25. Sick

1.8K 99 2
                                    

"Sungguh dia mencintaimu. Jangan ragu untuk meminta, sebelum benar-benar menghilang."

***

Semalaman Alet tak bisa tidur. Tubuhnya panas hingga hari ini ia tak bisa berangkat sekolah. Dan harinya semakin bosan dengan hanya berdiam diri di kamar. Gadis itu sesekali melirik gawainya. Sesekali memejamkan matanya. Padahal demamnya sudah reda, namun Sarah tak mengizinkannya masuk sekolah.
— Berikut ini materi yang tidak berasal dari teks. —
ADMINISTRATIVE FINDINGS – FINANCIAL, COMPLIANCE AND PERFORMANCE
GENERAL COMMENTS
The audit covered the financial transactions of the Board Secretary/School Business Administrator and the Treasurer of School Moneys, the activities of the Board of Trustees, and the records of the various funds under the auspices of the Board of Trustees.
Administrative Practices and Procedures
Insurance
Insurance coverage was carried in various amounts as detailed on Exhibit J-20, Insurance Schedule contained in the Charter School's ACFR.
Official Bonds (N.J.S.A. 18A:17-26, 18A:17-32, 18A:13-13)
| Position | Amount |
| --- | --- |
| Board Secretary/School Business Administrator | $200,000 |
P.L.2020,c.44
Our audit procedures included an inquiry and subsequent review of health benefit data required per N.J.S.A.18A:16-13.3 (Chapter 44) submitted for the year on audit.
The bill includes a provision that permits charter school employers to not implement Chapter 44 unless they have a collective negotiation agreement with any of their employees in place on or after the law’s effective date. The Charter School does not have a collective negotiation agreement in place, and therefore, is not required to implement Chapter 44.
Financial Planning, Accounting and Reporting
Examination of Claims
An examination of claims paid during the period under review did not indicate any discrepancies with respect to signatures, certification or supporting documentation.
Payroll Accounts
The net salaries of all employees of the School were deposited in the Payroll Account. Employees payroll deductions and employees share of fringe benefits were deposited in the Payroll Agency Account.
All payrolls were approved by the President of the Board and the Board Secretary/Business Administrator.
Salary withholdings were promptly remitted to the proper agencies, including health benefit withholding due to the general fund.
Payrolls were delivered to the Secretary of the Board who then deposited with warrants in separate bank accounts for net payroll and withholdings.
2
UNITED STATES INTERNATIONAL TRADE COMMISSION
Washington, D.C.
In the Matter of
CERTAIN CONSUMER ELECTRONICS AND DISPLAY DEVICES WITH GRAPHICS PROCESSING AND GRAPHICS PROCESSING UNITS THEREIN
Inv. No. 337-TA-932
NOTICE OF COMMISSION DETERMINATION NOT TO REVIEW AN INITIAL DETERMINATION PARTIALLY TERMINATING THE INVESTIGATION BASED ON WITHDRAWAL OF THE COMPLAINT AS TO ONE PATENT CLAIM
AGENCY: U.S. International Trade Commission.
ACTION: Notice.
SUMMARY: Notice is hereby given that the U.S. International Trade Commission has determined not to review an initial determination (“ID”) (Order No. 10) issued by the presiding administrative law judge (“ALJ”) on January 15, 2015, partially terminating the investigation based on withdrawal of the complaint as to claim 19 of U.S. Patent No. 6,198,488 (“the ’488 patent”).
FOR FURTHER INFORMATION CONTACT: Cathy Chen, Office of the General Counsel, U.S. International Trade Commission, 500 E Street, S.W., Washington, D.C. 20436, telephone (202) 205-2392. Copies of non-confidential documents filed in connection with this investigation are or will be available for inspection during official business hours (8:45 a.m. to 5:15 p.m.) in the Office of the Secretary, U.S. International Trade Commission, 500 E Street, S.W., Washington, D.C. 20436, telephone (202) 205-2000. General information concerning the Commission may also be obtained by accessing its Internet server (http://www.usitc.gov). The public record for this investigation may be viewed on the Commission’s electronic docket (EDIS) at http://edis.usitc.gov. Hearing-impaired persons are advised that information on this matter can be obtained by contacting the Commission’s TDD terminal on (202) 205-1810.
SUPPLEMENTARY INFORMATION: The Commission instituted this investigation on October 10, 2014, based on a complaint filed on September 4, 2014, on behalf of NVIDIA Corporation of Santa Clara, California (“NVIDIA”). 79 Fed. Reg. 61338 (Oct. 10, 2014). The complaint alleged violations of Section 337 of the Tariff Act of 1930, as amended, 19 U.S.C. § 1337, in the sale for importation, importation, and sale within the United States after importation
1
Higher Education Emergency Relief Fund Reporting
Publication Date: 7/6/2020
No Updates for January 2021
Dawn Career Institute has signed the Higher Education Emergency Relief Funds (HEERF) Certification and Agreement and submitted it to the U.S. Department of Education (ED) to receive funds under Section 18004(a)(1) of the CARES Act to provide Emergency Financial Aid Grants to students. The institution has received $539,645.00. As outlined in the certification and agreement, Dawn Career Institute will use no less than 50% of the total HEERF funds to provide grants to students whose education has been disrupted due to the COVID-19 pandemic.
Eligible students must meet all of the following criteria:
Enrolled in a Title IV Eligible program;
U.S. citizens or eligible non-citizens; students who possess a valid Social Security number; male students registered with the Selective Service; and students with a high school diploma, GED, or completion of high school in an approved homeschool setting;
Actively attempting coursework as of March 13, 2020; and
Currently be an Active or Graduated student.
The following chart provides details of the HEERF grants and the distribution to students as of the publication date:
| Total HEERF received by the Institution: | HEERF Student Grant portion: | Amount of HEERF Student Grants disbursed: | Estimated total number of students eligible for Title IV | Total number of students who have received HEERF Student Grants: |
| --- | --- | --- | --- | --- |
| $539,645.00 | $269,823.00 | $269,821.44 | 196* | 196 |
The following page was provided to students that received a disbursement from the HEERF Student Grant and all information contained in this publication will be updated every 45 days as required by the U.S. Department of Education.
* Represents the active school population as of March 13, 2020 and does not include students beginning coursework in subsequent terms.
Namun tak lama senyumnya kembali merekah di kala ia mendapati pesan bahwa ketiga temannya akan menjenguknya sepulang sekolah. Jika mereka datang berbarengan, berarti mereka sudah akur. Dan itu membuat Alet benar-benar bersemangat.

Sedangkan di suasana lain, keharmonisan Langit dan ibunya semakin terjalin. Meskipun Bu Hasanah kadangkali canggung, bagi Langit sesuatu yang berharga sangat ia syukuri. Dan Langit sudah dari sejak  lama menginginkan kehangatan ibunya ini.

Seperti biasa nasi goreng buatan ibunya tercinta sudah menyambut Langit. Jika bisa ia tak ingin pergi ke sekolah agar terus dimanja oleh ibunya. Langit tak pernah sebahagia ini selama hidupnya.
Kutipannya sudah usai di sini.